The plot that comes out is this:

At first, when I produced the chart, it was sorted by state name, which led to data that was pretty terrible to read. So, I added the following sorting code:

    # sort (using a new function, zip!)
    all_values = sorted(zip(x_values, y_values), key=lambda x: x[1],
                        reverse=True)

    # extract again
    x_values = [x[0] for x in all_values]
    y_values = [x[1] for x in all_values]

This uses our lambda functions and a new function, zip(). The zip() function takes two lists and allows you to get individual values from the same index from both lists (and it works for more than two lists, as well). Here is an example:

>>> a = [1, 2, 3]
>>> b = [4, 5, 6]
>>> for v1, v2 in zip(a, b):
...   print(v1, v2)
...
1 4
2 5
3 6
>>>

Understanding how to zip lists is a nice way to save time.

Mulitple bar series graphs

Finally, let's modify our code from above to visualize both reading and math scores.

  • What we need to do is to gather together values for reading and math and plot them together for each state.
  • I had to look this up – using the numpy.arange function to get the bars into the correct location (see this discussion about numpy.linspace to see what the difference between arange and linspace are). This function is used to "return evenly spaced values within a given interval."
def eighth_grade_reading_and_math_scores_2019():
    fig, ax = plt.subplots()
    with open('states_all.csv') as f:
        lines = f.readlines()[1:]

    lines = [x for x in lines if x.startswith('2019')]
    # state is index 1
    # AVG_READING_8_SCORE is the last column
    # AVG_MATH_8_SCORE is the -3rd column
    x_values = [x.split(',')[1].replace('_', ' ') for x in lines]

    # convert to abbrev
    x_values = [STATE_ABBR[x] for x in x_values]
    y_values_reading = [int(float(x.split(',')[-1].strip())) for x in lines]
    y_values_math = [int(float(x.split(',')[-3].strip())) for x in lines]

    # sort by math
    all_values = [(x[0], x[1], x[2]) for x in zip(x_values, y_values_reading,
                                                  y_values_math)]
    all_values = sorted(all_values, key=lambda x: x[2], reverse=True)

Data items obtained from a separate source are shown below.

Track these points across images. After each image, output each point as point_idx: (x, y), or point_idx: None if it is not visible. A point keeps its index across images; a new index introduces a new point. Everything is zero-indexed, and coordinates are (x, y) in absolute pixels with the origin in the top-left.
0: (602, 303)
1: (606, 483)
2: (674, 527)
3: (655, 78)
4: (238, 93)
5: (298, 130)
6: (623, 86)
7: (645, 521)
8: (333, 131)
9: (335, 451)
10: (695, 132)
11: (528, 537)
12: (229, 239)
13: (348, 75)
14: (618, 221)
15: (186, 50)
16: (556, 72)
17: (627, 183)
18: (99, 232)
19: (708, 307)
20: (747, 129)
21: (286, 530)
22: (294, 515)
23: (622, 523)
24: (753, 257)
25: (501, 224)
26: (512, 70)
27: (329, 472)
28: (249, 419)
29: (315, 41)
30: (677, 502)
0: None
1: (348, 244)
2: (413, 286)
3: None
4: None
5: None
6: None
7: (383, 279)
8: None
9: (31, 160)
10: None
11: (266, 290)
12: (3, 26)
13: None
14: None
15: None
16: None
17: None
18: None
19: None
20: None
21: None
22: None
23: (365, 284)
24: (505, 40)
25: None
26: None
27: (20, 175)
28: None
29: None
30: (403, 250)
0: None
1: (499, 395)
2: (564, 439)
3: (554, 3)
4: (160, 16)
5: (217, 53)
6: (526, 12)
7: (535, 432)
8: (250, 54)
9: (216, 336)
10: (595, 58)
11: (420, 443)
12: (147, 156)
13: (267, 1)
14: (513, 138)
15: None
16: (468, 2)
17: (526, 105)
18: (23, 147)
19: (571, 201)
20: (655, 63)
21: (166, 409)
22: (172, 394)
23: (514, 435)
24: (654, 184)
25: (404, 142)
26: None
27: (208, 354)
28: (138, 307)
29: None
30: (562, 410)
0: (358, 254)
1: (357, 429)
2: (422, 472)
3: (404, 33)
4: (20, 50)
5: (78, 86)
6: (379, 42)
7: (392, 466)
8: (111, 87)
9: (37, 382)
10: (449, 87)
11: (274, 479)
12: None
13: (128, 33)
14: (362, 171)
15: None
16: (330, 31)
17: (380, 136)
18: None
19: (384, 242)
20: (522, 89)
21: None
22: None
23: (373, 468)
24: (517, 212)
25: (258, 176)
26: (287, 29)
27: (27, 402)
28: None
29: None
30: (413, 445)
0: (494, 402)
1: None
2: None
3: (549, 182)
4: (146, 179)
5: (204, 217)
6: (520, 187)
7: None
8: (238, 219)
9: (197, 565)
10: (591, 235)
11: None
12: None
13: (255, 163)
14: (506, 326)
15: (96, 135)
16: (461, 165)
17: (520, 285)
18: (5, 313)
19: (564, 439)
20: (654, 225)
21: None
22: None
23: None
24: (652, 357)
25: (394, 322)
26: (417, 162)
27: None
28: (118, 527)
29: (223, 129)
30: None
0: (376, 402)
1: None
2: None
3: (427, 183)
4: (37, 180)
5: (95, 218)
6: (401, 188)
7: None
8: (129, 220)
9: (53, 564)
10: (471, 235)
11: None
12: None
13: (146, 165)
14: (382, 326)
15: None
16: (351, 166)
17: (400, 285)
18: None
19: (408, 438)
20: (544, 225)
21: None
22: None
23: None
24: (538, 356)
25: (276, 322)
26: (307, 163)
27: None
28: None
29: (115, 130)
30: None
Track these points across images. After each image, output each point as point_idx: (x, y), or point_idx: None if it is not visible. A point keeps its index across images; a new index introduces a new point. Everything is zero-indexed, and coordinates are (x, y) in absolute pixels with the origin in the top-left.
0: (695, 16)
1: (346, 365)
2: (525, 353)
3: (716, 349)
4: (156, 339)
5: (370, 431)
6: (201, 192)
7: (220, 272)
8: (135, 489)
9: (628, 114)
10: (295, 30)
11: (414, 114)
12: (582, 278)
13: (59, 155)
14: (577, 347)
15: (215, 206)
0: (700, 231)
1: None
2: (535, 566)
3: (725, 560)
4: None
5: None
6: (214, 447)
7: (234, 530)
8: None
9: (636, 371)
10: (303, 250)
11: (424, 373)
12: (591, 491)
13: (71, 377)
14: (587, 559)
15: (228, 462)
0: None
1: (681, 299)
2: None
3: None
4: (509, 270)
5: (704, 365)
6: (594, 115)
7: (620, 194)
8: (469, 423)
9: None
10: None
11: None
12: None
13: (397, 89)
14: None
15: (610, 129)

    x_values = [x[0] for x in all_values]
    y_values_reading = [x[1] for x in all_values]
    y_values_math = [x[2] for x in all_values]

    x_pos_math = [i for i in range(len(x_values))]

    width = 0.3
    plt.bar(np.arange(len(y_values_math)), y_values_math,
            width=width, color='green')
    plt.bar(np.arange(len(y_values_reading)) + width, y_values_reading,
            width=width, color='orange')
    # plt.bar(x_pos_reading, y_values_reading, color='orange')
    plt.xlabel("State")
    plt.ylabel("Average 8th Grade Math and Reading Scores")
    plt.title("Average 8th Grade Math and Reading Scores for U.S. States")

    plt.xticks(x_pos_math, x_values, rotation=90)
    # scale the y-axis so the bars aren't so huge
    ax.set(ylim=[min(y_values_math + y_values_reading) - 5,
                 max(y_values_math + y_values_reading)])

    # set the legend
    plt.legend(['Math', 'Reading'], loc=1)

This is the chart we get:

Final thoughts about Matplotlib

  • Matplotlib is one widely used library for visualizations based on data
    • It can be very complicated to get the exact graph you want (trust me – I spent countless hours in graduate school fine-tuning my Matplotlib charts for my Ph.D. dissertation!)
    • With that compexity comes great power, too, and with enough work, you can get professional charts out of Matplotlib.
    • There are many other competetors to Matplotlib. A couple that I've used and like:
      • Plotly. Graphs in plotly generally open up in a browser. They are often easier to create than similar graphs with Matplotlib.
      • Seaborn. This is another library built on top of Matplotlib, that makes it a bit easier to create beautiful charts.
  • If you do any sort of data science, you'll eventually want to visualize your data, and understanding the visualization tools available to you is important.